Throughout these challenges, I maintained detailed documentation of architectural decisions and implementation patterns, ensuring knowledge transfer and code maintainability.

  • Lo-fi wireframes
  • Hi-fi wireframes

    Design artifacts are stored in Figma, including a mood board, information architecture, lo-fi wireframe, hi-fi wireframe, and full mockups. This followed a structured design thinking process, beginning with in-depth research and mood boarding to establish familiar visual patterns. Then, it proceeded to a detailed information architecture and iterated from low-fidelity wireframes to high-fidelity mockups, always keeping user demographics—especially Generation X and Baby Boomers—in mind.

The Victory

Ad Optima was successfully deployed as a comprehensive advertising recommendation platform that democratized access to data-driven insights for NYC businesses. The application's intuitive interface received outstanding feedback, with 85% of users reporting high satisfaction with their experience and the ability to easily navigate between features. It also got the highest score, A+, from the UCD School of Computer Science's professors.

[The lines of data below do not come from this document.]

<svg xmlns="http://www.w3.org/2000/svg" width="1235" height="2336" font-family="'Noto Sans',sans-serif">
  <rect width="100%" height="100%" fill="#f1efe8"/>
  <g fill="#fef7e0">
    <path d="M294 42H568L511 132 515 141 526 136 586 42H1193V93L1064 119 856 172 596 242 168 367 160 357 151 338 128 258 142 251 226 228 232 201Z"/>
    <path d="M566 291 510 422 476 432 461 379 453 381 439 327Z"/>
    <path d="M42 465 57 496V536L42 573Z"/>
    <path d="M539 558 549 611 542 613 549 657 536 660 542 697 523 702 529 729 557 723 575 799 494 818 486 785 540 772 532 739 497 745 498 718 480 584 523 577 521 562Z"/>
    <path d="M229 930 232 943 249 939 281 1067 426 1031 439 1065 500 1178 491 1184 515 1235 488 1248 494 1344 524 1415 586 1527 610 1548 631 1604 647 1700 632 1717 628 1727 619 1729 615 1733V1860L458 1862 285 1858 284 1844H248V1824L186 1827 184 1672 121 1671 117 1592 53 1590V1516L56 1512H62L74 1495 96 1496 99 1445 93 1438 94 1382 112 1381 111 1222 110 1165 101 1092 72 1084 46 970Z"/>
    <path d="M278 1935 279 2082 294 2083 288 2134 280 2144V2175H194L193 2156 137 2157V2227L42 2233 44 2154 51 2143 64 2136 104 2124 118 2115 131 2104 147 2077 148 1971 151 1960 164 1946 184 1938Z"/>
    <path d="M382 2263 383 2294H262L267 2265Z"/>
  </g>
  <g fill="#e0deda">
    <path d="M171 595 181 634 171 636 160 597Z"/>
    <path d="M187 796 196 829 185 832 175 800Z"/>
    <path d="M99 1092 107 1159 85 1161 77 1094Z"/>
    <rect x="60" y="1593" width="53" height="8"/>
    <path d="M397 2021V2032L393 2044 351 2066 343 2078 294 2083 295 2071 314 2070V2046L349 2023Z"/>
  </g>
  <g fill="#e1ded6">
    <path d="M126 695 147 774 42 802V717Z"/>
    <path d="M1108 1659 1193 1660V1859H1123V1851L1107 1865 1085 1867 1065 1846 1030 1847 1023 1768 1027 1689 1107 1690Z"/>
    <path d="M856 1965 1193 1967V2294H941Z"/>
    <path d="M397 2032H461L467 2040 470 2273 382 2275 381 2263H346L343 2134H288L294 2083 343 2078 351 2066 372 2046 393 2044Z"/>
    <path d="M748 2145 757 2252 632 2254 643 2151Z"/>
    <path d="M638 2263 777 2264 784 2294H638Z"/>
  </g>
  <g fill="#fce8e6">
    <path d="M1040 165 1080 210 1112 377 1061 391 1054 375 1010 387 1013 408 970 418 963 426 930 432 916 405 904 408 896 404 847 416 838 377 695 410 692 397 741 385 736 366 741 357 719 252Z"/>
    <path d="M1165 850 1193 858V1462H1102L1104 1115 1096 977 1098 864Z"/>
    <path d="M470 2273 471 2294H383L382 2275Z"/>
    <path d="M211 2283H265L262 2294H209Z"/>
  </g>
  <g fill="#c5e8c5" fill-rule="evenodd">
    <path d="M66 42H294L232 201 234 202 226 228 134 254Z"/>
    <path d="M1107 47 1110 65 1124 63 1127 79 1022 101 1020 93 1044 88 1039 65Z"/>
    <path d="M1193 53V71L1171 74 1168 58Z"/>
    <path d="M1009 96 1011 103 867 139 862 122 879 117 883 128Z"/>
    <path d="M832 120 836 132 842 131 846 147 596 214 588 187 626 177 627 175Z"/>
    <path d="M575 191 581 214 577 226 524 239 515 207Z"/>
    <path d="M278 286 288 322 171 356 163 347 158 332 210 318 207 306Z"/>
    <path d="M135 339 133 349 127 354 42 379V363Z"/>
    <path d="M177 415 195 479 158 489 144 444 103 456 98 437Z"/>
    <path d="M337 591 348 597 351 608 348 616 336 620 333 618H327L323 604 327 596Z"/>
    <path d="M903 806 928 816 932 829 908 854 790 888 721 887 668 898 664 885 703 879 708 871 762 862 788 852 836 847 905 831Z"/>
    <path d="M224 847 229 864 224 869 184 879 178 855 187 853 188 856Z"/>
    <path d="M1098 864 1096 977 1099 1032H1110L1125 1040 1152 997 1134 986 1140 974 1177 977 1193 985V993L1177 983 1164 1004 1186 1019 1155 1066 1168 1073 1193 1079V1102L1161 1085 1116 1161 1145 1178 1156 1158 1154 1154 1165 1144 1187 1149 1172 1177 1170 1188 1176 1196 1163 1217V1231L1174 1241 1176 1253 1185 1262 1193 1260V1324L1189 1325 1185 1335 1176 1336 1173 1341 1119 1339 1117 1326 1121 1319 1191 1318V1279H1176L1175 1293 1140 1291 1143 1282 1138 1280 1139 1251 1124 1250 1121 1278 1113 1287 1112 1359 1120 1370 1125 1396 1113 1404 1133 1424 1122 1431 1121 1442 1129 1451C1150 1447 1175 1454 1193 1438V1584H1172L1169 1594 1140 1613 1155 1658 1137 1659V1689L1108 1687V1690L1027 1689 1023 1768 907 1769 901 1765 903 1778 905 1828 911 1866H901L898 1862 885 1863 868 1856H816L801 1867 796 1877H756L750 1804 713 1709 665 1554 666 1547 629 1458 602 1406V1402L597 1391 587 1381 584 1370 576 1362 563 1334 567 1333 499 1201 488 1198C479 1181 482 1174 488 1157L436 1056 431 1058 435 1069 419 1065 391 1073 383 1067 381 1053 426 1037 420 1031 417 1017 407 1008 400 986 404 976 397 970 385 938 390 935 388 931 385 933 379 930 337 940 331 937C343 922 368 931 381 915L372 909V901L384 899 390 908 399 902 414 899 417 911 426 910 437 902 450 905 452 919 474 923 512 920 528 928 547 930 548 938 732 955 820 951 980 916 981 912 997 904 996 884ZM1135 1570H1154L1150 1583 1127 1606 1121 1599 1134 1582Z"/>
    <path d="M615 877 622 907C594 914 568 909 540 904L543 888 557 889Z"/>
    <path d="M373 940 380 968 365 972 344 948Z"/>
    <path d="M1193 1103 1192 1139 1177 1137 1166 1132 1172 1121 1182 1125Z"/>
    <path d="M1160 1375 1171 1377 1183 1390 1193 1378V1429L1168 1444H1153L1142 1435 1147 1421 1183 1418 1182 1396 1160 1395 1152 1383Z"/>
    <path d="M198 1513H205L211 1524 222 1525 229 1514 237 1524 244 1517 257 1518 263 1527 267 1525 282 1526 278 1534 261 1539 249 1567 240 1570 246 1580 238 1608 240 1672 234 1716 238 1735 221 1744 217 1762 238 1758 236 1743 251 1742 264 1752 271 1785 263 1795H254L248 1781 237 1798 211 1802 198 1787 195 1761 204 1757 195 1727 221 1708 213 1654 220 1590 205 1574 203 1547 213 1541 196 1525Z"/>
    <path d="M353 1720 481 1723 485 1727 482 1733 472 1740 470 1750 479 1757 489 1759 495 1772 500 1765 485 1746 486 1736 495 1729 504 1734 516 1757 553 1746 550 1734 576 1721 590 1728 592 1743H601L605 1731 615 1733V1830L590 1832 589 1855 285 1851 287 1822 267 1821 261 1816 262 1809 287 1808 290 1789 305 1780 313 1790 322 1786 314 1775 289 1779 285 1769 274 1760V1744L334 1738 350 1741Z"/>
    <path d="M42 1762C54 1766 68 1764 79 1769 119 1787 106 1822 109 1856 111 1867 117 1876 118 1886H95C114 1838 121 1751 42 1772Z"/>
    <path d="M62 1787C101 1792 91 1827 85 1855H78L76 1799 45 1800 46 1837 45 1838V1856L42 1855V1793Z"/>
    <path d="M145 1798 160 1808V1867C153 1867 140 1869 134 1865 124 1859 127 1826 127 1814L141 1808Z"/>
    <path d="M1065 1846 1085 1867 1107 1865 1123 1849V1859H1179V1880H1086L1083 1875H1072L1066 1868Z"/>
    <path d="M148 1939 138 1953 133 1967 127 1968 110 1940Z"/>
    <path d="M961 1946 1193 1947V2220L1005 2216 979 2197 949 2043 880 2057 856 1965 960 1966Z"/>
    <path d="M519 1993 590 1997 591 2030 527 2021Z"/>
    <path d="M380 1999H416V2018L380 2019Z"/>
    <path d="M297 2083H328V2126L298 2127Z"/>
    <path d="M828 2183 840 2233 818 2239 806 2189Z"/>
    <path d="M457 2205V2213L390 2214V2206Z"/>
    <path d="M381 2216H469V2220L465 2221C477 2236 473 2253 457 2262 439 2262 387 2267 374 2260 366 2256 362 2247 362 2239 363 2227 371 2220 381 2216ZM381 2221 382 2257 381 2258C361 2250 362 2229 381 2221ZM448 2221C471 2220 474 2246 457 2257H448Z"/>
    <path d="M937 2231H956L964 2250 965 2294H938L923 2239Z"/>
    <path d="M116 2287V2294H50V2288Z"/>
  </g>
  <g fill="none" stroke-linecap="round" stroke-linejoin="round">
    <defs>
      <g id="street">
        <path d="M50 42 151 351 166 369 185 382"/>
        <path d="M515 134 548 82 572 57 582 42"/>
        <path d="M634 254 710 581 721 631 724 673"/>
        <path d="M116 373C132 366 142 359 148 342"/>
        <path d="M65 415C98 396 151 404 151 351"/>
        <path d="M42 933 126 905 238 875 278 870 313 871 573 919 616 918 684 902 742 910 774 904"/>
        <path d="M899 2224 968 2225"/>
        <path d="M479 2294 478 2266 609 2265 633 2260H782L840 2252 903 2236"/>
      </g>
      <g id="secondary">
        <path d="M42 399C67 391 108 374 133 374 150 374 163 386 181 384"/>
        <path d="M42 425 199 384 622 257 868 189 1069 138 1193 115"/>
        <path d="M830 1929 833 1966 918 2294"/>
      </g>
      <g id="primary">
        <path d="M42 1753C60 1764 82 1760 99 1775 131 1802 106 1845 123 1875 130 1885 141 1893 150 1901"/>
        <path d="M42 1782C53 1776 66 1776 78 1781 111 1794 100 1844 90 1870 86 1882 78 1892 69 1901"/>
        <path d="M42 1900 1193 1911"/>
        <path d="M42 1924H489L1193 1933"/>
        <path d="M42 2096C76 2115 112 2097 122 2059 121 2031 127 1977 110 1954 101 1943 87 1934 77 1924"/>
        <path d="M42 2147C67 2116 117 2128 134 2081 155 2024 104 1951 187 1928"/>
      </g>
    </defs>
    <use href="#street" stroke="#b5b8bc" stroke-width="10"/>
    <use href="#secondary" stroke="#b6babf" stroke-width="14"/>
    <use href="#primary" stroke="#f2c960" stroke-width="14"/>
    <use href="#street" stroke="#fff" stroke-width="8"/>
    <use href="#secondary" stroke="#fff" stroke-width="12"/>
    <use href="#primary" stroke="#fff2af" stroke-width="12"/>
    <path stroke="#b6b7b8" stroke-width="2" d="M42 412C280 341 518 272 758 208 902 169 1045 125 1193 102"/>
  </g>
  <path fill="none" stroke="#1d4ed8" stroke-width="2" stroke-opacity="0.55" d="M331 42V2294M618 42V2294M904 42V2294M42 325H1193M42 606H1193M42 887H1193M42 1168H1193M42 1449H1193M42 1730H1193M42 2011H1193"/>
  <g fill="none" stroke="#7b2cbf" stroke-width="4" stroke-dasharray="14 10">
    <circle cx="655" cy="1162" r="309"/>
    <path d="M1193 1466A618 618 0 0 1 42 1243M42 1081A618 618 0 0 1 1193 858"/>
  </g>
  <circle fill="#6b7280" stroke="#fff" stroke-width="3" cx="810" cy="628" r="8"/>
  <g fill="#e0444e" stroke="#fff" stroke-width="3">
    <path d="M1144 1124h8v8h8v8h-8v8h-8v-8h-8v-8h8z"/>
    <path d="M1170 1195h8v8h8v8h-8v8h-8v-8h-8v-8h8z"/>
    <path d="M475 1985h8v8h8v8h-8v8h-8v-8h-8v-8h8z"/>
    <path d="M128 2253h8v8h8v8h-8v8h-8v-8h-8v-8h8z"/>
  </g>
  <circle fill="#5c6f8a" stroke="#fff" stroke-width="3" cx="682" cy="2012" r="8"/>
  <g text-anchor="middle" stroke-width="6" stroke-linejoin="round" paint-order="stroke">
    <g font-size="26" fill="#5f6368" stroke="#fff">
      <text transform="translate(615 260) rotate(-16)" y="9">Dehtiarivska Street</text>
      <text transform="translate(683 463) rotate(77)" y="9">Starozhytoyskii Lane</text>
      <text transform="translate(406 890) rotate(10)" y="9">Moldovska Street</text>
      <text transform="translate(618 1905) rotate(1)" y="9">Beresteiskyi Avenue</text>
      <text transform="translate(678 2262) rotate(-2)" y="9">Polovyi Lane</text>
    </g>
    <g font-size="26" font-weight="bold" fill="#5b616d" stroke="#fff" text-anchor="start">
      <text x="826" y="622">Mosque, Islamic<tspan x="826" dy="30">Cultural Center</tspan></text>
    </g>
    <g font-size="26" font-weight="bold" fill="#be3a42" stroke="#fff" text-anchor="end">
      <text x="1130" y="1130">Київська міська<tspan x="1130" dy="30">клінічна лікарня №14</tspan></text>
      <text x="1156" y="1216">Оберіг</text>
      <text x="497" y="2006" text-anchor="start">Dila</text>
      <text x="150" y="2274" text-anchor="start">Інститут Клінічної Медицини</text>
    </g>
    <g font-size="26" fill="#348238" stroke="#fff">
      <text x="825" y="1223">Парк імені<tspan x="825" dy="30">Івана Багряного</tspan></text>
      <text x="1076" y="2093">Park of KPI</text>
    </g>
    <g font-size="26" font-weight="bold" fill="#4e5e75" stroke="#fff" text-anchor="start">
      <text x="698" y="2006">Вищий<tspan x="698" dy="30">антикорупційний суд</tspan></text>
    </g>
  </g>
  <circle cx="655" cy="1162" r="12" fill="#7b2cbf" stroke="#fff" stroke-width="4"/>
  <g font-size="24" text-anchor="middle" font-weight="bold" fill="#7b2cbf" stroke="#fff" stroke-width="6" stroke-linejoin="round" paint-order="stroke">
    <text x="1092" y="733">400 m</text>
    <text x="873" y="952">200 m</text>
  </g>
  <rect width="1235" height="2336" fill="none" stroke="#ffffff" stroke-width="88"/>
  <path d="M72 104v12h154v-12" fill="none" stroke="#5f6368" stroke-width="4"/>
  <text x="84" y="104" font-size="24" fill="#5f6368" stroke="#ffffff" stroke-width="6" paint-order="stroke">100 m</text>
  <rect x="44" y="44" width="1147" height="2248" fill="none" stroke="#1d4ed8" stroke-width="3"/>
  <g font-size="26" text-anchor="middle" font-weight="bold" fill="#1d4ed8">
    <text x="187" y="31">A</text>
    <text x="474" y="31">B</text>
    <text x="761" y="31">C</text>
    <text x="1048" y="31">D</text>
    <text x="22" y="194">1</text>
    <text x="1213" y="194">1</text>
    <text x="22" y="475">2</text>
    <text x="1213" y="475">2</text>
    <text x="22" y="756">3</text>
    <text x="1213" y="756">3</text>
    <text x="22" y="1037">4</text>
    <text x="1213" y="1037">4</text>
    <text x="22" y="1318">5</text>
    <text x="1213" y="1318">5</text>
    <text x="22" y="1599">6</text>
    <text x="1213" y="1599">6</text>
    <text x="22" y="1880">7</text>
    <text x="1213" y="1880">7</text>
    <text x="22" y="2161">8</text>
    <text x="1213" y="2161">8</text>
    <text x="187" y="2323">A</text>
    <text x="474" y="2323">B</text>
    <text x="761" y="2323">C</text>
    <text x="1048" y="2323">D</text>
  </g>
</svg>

The machine learning model at the core of our recommendations achieved impressive accuracy metrics, with an R-squared value of 0.98, RMSE of 4.00, and MAE of 2.57, as documented in our performance evaluations. This translated into highly reliable recommendations that users could trust to make advertising decisions with confidence.

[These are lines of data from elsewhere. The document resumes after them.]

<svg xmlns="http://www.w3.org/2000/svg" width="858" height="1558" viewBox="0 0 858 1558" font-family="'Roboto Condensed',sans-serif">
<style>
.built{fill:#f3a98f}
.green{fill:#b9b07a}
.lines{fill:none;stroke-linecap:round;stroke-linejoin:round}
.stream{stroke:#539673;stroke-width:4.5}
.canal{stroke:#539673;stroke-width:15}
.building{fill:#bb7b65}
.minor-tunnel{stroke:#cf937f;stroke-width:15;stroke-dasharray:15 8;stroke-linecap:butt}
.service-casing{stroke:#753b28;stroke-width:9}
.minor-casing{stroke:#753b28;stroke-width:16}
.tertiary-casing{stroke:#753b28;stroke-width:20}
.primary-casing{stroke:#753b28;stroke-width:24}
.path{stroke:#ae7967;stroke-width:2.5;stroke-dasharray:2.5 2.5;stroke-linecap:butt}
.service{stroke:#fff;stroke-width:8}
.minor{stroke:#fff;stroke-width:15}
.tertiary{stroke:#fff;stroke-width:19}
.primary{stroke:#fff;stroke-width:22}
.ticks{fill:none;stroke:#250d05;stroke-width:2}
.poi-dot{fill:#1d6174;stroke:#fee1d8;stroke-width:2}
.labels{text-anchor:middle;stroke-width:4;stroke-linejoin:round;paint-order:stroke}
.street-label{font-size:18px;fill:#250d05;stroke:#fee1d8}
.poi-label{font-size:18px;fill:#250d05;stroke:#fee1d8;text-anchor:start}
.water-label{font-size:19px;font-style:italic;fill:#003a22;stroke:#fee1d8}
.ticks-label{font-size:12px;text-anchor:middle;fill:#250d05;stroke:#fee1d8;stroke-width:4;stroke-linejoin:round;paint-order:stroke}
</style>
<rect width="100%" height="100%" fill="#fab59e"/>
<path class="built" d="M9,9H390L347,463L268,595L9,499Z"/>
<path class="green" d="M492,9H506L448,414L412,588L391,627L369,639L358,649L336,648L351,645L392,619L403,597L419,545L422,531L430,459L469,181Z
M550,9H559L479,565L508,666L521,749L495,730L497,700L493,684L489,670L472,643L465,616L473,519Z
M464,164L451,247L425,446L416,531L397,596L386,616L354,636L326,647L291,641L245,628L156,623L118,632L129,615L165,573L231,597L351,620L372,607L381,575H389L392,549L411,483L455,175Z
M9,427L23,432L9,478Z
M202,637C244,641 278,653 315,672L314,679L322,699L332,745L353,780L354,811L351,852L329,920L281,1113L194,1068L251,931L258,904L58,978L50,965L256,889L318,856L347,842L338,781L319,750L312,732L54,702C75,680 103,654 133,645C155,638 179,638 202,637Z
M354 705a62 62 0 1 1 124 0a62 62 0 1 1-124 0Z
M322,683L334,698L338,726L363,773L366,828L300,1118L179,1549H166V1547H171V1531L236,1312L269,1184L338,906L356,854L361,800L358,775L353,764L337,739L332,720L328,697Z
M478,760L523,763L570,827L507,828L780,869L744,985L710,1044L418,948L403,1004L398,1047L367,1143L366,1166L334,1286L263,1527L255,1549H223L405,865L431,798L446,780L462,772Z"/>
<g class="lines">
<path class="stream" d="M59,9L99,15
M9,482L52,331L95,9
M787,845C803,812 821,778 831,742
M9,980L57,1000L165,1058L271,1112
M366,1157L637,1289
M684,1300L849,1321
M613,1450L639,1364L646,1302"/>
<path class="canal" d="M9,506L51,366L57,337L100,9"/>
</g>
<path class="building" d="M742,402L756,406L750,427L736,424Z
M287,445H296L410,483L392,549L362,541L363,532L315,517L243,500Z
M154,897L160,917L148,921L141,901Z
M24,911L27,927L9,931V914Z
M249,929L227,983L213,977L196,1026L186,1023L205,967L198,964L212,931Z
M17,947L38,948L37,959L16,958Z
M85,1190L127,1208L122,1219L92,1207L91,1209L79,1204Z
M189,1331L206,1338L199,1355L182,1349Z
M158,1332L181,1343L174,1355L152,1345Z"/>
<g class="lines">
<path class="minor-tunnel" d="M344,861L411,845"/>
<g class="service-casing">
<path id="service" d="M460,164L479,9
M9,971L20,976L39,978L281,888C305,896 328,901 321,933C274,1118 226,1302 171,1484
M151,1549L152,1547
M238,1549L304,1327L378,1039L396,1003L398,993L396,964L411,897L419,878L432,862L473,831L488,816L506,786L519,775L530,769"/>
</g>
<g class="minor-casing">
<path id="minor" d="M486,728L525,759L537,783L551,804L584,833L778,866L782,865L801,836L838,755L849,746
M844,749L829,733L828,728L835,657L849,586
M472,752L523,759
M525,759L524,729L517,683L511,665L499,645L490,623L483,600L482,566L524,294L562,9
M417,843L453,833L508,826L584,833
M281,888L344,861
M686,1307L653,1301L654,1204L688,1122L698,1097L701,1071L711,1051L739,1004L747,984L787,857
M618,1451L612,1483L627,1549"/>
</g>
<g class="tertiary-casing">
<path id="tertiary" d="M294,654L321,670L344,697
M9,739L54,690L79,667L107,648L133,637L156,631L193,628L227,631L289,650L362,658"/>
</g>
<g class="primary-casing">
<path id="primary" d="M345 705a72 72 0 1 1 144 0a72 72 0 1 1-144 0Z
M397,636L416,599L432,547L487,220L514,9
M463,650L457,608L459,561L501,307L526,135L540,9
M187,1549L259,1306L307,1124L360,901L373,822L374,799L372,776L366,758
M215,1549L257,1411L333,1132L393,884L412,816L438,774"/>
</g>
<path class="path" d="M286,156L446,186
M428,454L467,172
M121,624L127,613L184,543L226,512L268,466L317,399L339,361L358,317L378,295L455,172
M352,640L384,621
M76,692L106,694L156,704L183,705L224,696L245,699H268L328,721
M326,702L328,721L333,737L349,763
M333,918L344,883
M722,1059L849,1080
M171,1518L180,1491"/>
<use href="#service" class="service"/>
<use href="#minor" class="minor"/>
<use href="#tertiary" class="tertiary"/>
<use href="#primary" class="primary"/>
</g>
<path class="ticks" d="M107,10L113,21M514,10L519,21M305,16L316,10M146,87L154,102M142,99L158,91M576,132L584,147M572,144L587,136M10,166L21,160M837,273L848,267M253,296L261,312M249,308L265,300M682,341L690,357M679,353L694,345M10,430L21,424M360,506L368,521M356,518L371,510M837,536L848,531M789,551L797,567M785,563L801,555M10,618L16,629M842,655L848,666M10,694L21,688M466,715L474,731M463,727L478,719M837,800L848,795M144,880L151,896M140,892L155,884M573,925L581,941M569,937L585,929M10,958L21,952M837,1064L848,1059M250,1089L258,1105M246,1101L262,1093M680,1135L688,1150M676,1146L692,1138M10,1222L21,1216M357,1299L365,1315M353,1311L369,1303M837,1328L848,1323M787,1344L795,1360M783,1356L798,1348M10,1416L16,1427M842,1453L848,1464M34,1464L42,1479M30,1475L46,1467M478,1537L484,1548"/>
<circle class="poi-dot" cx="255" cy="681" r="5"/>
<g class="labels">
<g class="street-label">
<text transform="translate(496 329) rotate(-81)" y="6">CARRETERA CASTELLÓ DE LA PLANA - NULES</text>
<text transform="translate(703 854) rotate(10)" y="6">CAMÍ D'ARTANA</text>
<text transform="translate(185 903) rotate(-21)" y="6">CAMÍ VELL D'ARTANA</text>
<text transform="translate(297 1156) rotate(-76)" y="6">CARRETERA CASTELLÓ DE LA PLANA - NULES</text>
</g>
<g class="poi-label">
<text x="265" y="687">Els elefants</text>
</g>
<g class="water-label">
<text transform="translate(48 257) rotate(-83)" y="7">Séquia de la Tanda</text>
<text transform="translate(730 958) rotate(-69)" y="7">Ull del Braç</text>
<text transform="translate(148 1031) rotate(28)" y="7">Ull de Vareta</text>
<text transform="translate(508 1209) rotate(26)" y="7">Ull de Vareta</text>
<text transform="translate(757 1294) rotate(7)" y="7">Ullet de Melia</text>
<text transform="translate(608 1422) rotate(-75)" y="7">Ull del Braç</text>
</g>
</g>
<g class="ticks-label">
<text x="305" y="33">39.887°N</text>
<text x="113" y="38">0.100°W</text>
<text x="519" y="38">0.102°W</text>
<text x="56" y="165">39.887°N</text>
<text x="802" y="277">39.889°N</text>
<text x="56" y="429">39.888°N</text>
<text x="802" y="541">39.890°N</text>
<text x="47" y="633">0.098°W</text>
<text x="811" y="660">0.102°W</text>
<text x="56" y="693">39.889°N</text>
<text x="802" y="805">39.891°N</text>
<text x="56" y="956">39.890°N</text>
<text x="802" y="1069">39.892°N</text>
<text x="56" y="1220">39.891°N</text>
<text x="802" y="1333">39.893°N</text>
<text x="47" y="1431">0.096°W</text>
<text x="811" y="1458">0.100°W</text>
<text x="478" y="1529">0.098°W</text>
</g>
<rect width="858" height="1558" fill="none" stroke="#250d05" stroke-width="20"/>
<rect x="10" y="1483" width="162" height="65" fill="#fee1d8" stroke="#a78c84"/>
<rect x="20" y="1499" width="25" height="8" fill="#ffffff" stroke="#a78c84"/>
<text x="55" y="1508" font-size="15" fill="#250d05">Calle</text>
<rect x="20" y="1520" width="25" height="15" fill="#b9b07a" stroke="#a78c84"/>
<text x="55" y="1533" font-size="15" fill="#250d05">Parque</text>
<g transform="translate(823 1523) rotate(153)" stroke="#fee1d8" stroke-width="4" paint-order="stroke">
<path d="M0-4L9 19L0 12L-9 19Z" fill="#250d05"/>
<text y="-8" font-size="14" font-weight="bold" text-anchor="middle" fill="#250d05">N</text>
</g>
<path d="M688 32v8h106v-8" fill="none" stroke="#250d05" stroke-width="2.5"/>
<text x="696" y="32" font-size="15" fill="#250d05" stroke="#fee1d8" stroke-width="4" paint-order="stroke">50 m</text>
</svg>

From a UX perspective, our onboarding flows and progressive disclosure patterns were well-received, with over 80% of surveyed users reporting they were highly satisfied and could easily navigate through Ad Optima, perform searches, manage credits, and comprehend recommendations based on statistical and visualized data. Users were able to quickly understand the value proposition and start making data-driven decisions without extensive training or support.

Most importantly, Ad Optima achieved its core business objective: enabling small businesses to make more effective advertising decisions. Early user feedback indicated that businesses using our recommendations saw an estimated 30% increase in advertising effectiveness compared to their previous approaches.

Wisdom Gained

  • Leadership Means Filling Critical Gaps: Taking ownership of front-end development when our front-end lead was unable to deliver taught me that effective product leadership sometimes means rolling up your sleeves and doing what's necessary for project success, even when it's outside your formal role.
  • User Immersion Yields Breakthrough Insights: Personally engaging with real business owners provided a nuanced understanding that traditional research methods couldn't capture. I've learned that direct user engagement is an irreplaceable component of product discovery.
  • Balancing Simplicity and Power Creates Product Magic: Our biggest UX challenge was making complex analytics accessible to non-technical users while providing depth for power users. The progressive disclosure approach we developed has become a core principle in how I approach product design for diverse user bases.
  • Cross-Functional Mediation Requires Data-Driven Leadership: When team disagreements arose, having objective data to reference transformed potentially contentious discussions into collaborative problem-solving. I learned to reframe preference debates as opportunities to align around user goals and measurable outcomes.
  • Technical Debt Has a Compounding Interest Rate: The emergency refactoring of critical components days before code freeze taught me that technical issues left unaddressed grow exponentially more costly over time. Proactive technical oversight is essential even for product managers who aren't primarily technical.